Material for the task below:
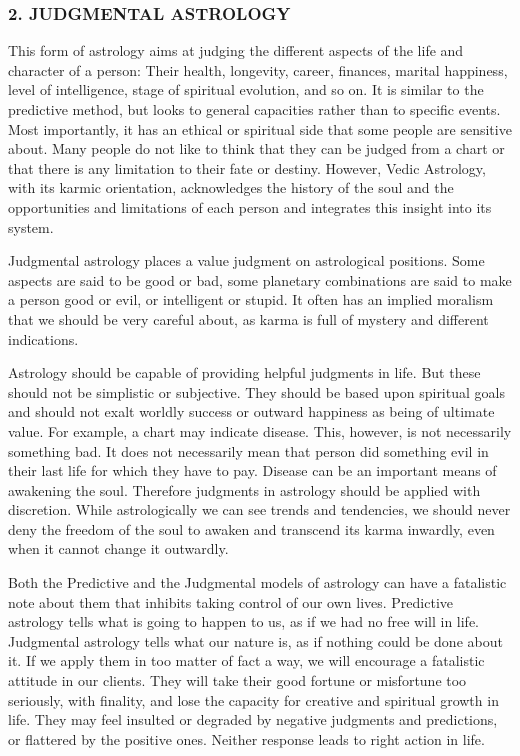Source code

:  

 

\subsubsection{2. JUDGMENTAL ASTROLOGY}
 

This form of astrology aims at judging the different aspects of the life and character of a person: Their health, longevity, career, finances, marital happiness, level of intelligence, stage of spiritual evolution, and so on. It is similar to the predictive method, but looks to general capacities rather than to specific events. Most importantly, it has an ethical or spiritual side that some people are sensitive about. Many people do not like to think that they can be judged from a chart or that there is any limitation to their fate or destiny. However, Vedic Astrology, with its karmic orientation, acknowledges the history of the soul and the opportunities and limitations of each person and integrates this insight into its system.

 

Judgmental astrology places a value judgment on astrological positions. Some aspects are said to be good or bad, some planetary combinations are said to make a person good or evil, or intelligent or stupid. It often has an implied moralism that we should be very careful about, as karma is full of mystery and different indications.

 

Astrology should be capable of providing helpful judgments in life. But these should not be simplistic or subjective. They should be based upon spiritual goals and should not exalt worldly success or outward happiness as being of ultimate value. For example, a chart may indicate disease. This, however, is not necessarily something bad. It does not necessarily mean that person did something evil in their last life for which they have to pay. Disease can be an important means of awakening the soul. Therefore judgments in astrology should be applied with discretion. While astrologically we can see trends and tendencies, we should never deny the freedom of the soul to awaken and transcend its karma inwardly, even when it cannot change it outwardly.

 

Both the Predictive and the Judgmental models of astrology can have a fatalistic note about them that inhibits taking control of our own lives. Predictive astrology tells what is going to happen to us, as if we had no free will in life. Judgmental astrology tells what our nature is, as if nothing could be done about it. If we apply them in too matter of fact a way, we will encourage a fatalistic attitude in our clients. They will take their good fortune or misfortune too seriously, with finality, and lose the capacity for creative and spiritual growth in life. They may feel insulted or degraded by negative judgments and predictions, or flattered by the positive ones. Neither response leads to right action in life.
End of Material for the task.
--- Brief ---
Retype every record as it stands. None of the pictures should appear.

--- Final answer ---
Source code

:  

 

\subsubsection{2. JUDGMENTAL ASTROLOGY}
 

This form of astrology aims at judging the different aspects of the life and character of a person: Their health, longevity, career, finances, marital happiness, level of intelligence, stage of spiritual evolution, and so on. It is similar to the predictive method, but looks to general capacities rather than to specific events. Most importantly, it has an ethical or spiritual side that some people are sensitive about. Many people do not like to think that they can be judged from a chart or that there is any limitation to their fate or destiny. However, Vedic Astrology, with its karmic orientation, acknowledges the history of the soul and the opportunities and limitations of each person and integrates this insight into its system.

 

Judgmental astrology places a value judgment on astrological positions. Some aspects are said to be good or bad, some planetary combinations are said to make a person good or evil, or intelligent or stupid. It often has an implied moralism that we should be very careful about, as karma is full of mystery and different indications.

 

Astrology should be capable of providing helpful judgments in life. But these should not be simplistic or subjective. They should be based upon spiritual goals and should not exalt worldly success or outward happiness as being of ultimate value. For example, a chart may indicate disease. This, however, is not necessarily something bad. It does not necessarily mean that person did something evil in their last life for which they have to pay. Disease can be an important means of awakening the soul. Therefore judgments in astrology should be applied with discretion. While astrologically we can see trends and tendencies, we should never deny the freedom of the soul to awaken and transcend its karma inwardly, even when it cannot change it outwardly.

 

Both the Predictive and the Judgmental models of astrology can have a fatalistic note about them that inhibits taking control of our own lives. Predictive astrology tells what is going to happen to us, as if we had no free will in life. Judgmental astrology tells what our nature is, as if nothing could be done about it. If we apply them in too matter of fact a way, we will encourage a fatalistic attitude in our clients. They will take their good fortune or misfortune too seriously, with finality, and lose the capacity for creative and spiritual growth in life. They may feel insulted or degraded by negative judgments and predictions, or flattered by the positive ones. Neither response leads to right action in life.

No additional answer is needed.